Aim of the task: Starting at the top of the data and ending with the line that holds "The provision is good.", transcribe each line exactly; include both ends.

Data for this exercise:
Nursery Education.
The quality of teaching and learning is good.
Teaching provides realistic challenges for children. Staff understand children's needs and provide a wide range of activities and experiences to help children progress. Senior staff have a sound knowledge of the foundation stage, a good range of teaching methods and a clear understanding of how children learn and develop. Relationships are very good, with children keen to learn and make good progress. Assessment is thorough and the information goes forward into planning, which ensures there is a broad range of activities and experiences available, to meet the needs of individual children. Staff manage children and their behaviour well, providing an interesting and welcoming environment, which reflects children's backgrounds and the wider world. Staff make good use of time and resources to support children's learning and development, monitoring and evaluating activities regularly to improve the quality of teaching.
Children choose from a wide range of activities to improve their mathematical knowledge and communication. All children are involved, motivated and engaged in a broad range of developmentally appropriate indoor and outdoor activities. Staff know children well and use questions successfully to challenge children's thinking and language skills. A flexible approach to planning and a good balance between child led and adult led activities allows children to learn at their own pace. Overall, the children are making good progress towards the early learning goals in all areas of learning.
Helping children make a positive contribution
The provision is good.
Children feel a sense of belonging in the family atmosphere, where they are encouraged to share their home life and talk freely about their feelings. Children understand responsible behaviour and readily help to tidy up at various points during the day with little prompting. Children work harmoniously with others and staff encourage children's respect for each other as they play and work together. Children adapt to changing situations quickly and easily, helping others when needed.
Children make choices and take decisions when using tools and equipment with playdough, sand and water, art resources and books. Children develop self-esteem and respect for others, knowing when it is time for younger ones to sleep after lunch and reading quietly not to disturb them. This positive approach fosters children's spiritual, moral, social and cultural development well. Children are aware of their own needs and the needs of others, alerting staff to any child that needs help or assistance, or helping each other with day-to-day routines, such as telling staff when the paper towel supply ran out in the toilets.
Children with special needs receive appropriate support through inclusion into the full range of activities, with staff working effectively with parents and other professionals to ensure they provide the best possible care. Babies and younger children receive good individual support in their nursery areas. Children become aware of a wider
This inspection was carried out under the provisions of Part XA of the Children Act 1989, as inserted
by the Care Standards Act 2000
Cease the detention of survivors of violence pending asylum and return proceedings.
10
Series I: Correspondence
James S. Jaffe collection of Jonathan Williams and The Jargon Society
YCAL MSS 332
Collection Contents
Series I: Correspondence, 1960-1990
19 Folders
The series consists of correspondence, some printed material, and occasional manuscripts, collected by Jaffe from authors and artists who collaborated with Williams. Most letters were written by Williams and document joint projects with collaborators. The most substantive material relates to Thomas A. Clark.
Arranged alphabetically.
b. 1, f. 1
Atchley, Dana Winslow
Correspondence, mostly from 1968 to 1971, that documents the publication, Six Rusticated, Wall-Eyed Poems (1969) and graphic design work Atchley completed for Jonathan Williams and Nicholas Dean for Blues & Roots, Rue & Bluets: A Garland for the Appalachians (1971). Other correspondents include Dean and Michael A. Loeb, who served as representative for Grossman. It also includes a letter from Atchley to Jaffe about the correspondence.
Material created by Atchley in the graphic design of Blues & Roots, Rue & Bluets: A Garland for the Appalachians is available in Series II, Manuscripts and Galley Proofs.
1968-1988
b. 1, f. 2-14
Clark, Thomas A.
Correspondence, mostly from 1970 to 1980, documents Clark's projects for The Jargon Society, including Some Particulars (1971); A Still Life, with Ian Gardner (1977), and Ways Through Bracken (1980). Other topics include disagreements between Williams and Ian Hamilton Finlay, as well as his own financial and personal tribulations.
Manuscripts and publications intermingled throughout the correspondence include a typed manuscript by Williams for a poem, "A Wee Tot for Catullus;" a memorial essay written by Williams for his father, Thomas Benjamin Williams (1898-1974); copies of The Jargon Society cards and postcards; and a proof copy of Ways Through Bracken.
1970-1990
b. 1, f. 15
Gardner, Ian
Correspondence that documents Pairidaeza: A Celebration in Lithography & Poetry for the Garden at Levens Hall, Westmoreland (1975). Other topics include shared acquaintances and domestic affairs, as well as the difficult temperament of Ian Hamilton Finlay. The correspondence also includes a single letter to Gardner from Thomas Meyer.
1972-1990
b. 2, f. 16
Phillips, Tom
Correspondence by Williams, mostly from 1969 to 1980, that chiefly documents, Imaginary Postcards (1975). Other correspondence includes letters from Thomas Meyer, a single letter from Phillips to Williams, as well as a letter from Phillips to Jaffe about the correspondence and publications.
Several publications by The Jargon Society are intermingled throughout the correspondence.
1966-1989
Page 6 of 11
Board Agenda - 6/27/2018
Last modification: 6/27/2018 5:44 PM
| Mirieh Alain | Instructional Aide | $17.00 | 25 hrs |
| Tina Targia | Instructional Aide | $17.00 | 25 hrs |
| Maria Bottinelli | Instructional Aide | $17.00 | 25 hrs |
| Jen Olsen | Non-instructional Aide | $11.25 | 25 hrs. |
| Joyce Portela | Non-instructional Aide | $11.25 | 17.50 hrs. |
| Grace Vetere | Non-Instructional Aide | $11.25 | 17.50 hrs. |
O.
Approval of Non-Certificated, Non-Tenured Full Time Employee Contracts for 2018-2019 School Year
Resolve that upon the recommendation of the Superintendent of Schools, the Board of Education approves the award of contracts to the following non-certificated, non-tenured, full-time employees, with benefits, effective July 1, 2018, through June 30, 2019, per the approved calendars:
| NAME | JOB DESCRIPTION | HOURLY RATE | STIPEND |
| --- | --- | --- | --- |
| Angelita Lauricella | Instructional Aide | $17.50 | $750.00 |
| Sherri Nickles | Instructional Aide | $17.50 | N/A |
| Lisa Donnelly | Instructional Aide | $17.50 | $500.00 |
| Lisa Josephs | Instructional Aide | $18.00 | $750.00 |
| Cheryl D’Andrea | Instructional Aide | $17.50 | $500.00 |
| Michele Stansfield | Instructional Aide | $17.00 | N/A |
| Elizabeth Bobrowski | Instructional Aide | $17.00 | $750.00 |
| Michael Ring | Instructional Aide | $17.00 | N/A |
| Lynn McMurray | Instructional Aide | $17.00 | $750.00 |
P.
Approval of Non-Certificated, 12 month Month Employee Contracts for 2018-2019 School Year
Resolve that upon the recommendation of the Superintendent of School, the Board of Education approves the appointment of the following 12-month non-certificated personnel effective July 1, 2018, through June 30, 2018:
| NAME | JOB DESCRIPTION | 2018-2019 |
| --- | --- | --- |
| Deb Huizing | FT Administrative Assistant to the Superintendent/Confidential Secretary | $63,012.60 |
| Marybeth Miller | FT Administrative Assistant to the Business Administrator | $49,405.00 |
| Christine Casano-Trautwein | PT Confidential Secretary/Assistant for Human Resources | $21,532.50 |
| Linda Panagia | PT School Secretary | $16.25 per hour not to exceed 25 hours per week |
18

Exercise result:
Nursery Education.
The quality of teaching and learning is good.
Teaching provides realistic challenges for children. Staff understand children's needs and provide a wide range of activities and experiences to help children progress. Senior staff have a sound knowledge of the foundation stage, a good range of teaching methods and a clear understanding of how children learn and develop. Relationships are very good, with children keen to learn and make good progress. Assessment is thorough and the information goes forward into planning, which ensures there is a broad range of activities and experiences available, to meet the needs of individual children. Staff manage children and their behaviour well, providing an interesting and welcoming environment, which reflects children's backgrounds and the wider world. Staff make good use of time and resources to support children's learning and development, monitoring and evaluating activities regularly to improve the quality of teaching.
Children choose from a wide range of activities to improve their mathematical knowledge and communication. All children are involved, motivated and engaged in a broad range of developmentally appropriate indoor and outdoor activities. Staff know children well and use questions successfully to challenge children's thinking and language skills. A flexible approach to planning and a good balance between child led and adult led activities allows children to learn at their own pace. Overall, the children are making good progress towards the early learning goals in all areas of learning.
Helping children make a positive contribution
The provision is good.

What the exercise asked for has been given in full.